Darren Guccione, CEO of Keeper Security, a password management and online storage provider, said, “Over time, we take the annoyance out of password management by removing the clunky manual process of remembering and entering long strings of numbers and letters to gain access. are likely to do.” Company in Chicago.

“But given the billions of existing devices and systems that already rely on password protection, passwords will still be with us for the foreseeable future,” he told TechNewsWorld. “We can only provide stronger security to support their safe use.”


Grimes said there has been a movement to get rid of passwords since the late 1980s. “There are thousands of articles predicting the death of the password, and yet decades later, it’s still a struggle,” he said.

“If you put all non-password authentication solutions together, they won’t work on 2% of the world’s sites and services,” he continued. “It’s a problem, and it’s preventing widespread adoption.”

“On a good note, more people today use some form of non-password authentication to log on to one or more sites and services. The percentage is higher than ever before,” he said.

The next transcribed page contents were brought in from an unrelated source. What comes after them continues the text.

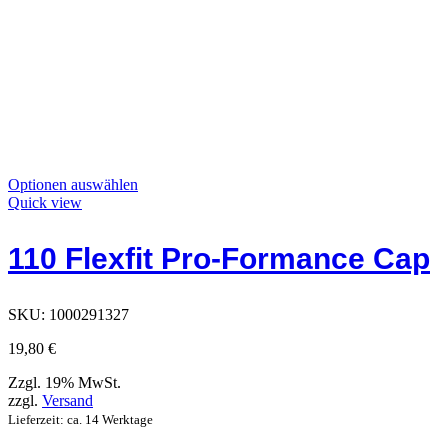
Dieses
Optionen auswählen
Produkt
Quick view
hat
Optionen,
110 Flexfit Pro-Formance Cap
die
auf
der
Produktseite
SKU:
1000291327
ausgewählt
werden
19,80
€
können
Zzgl. 19% MwSt.
zzgl.
Versand
Lieferzeit: ca. 14 Werktage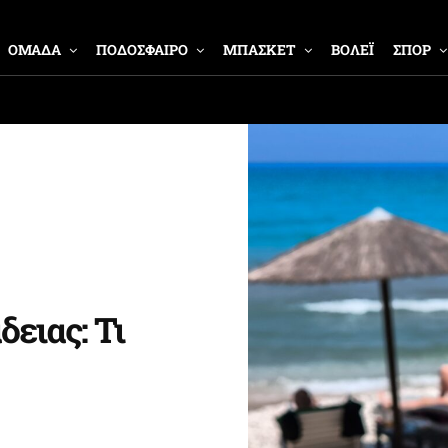
ΟΜΑΔΑ
ΠΟΔΟΣΦΑΙΡΟ
ΜΠΑΣΚΕΤ
ΒΟΛΕΪ
ΣΠΟΡ
ειας: Τι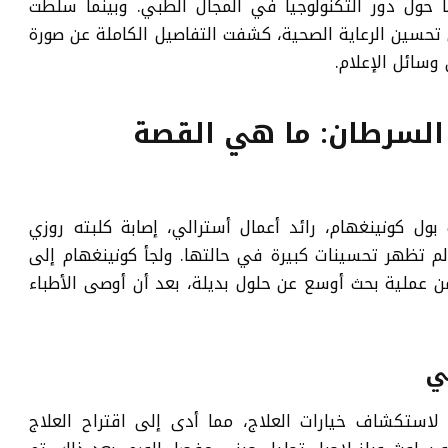
اً حول دور التكنولوجيا في المجال الطبي. وبينما سلطت
 تحسين الرعاية الصحية، كشفت التفاصيل الكاملة عن صورة
وسائل الإعلام.
 السرطان: ما هي القصة
202 عندما اكتشف بول كونينغهام، رائد أعمال أسترالي، إصابة كلبته روزي
لم تظهر تحسينات كبيرة في حالتها. ولجأ كونينغهام إلى
 عملية بحث أوسع عن حلول بديلة، بعد أن أوصى الأطباء
ستخدم كونينغهام في البداية ChatGPT لاستكشاف خيارات العلاج، مما أدى إلى اقتراح العلاج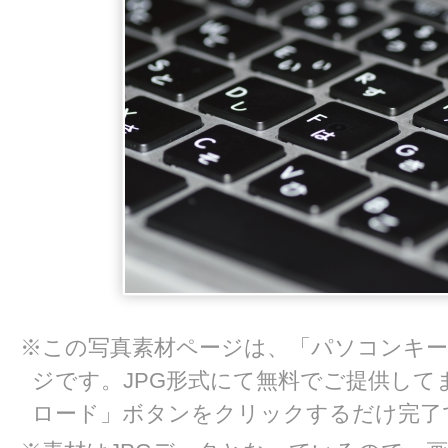
※この写真素材ページは、「パソコンキー
ジです。JPG形式にて無料でご提供して
ロード」ボタンをクリックするだけ完了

“But as long as the overall percentage of sites and services remains below 2%, the ‘tipping point’ for large-scale adoption of non-password authentication is becoming difficult,” he said. “It’s a frustratingly difficult real-world chicken-and-egg problem.”

Hughes acknowledged that legacy systems, as well as trust from users and administrators, have slowed the move away from passwords. However, he added: “Ultimately, passwords will be used sparingly, and they will be used mostly where they are appropriate or where systems cannot be updated to support other methods, but instead It will still take years to lock down passwords.” Most people and companies.